**Action item:**
An acceptable response holds only the line containing "Box the partition wall at (187, 395)." and every line after it to the end of the records, each reproduced exactly.

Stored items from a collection

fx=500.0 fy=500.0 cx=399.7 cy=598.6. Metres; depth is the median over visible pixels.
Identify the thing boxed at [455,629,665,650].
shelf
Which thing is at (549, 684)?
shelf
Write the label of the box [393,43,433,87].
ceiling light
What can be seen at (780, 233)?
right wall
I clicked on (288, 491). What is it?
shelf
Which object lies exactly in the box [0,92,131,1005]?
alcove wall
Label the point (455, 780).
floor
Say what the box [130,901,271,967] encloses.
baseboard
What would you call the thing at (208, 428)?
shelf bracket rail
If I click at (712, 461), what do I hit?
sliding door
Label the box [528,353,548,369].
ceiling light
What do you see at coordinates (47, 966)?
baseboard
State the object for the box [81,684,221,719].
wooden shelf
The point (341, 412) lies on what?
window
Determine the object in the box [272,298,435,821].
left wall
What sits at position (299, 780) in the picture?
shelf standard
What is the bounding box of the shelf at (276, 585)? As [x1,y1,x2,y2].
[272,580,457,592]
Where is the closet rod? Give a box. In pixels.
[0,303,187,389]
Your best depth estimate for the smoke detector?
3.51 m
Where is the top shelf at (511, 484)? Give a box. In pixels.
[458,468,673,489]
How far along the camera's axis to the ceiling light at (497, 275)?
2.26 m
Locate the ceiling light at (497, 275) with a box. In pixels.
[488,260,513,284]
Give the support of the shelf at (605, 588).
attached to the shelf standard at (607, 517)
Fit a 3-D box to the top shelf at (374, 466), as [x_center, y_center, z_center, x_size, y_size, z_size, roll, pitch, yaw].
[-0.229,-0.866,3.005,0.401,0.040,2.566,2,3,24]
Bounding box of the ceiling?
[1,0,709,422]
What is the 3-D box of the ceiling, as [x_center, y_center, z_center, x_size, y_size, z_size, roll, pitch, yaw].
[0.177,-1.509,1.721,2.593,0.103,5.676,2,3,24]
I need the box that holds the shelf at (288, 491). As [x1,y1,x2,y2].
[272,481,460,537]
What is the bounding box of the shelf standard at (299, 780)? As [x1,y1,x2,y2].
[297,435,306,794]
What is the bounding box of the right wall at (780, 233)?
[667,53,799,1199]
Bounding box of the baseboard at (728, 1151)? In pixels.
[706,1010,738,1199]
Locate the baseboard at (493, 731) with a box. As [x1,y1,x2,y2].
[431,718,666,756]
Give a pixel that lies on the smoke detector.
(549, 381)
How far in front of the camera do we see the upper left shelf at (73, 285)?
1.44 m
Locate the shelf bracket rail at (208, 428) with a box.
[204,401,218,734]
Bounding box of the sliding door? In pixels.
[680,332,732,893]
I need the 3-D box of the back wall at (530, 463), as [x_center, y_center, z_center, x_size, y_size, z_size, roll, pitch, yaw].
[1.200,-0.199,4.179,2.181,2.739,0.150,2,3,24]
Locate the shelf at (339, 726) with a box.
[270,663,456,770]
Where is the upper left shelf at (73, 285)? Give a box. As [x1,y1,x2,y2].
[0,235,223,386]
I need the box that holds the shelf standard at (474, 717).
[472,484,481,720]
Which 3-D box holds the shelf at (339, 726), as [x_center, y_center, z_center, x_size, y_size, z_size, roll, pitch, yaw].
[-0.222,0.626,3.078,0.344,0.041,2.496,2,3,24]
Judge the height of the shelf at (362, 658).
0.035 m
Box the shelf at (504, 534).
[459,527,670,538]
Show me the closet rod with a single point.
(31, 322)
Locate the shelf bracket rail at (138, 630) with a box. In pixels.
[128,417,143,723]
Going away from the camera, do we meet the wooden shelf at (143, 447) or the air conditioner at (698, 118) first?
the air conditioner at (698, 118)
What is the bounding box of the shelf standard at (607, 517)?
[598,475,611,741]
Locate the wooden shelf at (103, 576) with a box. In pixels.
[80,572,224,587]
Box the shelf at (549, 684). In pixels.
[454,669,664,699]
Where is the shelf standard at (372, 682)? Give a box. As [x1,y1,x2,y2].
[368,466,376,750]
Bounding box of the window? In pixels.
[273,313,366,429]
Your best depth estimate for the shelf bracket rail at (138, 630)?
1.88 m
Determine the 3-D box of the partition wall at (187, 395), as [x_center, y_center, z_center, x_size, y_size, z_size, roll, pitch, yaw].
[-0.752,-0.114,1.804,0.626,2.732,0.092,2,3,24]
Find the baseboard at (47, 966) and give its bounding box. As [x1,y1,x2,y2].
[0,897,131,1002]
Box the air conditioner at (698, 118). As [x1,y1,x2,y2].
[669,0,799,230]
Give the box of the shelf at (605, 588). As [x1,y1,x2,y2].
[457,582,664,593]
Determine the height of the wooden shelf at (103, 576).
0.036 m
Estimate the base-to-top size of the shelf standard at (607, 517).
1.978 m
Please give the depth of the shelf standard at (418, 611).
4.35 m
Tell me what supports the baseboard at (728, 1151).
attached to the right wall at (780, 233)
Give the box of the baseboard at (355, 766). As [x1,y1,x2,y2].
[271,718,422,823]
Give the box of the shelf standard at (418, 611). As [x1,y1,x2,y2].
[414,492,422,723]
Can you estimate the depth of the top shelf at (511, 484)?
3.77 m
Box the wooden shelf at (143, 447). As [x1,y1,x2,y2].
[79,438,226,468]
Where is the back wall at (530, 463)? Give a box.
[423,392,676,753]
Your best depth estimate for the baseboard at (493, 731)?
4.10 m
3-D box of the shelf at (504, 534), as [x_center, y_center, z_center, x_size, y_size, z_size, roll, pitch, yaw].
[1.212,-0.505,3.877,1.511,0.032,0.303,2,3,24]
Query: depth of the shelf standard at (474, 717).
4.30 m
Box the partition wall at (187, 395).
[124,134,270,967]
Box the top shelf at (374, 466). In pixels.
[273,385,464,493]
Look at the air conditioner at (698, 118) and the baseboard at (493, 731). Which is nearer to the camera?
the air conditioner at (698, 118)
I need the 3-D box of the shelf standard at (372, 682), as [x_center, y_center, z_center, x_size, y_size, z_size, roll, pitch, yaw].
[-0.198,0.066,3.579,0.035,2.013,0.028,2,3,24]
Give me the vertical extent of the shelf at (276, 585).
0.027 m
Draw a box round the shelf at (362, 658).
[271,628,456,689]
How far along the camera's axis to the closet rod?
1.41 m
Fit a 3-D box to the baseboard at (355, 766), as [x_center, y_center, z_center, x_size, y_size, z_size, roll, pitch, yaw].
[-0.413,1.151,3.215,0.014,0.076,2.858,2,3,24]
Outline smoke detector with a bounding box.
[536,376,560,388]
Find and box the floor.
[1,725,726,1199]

**Expected output:**
Box the partition wall at (187, 395).
[124,134,270,967]
Box the top shelf at (374, 466). In pixels.
[273,385,464,493]
Look at the air conditioner at (698, 118) and the baseboard at (493, 731). Which is nearer to the camera?
the air conditioner at (698, 118)
I need the 3-D box of the shelf standard at (372, 682), as [x_center, y_center, z_center, x_size, y_size, z_size, roll, pitch, yaw].
[-0.198,0.066,3.579,0.035,2.013,0.028,2,3,24]
Give me the vertical extent of the shelf at (276, 585).
0.027 m
Draw a box round the shelf at (362, 658).
[271,628,456,689]
How far along the camera's axis to the closet rod?
1.41 m
Fit a 3-D box to the baseboard at (355, 766), as [x_center, y_center, z_center, x_size, y_size, z_size, roll, pitch, yaw].
[-0.413,1.151,3.215,0.014,0.076,2.858,2,3,24]
Outline smoke detector with a bounding box.
[536,376,560,388]
Find and box the floor.
[1,725,726,1199]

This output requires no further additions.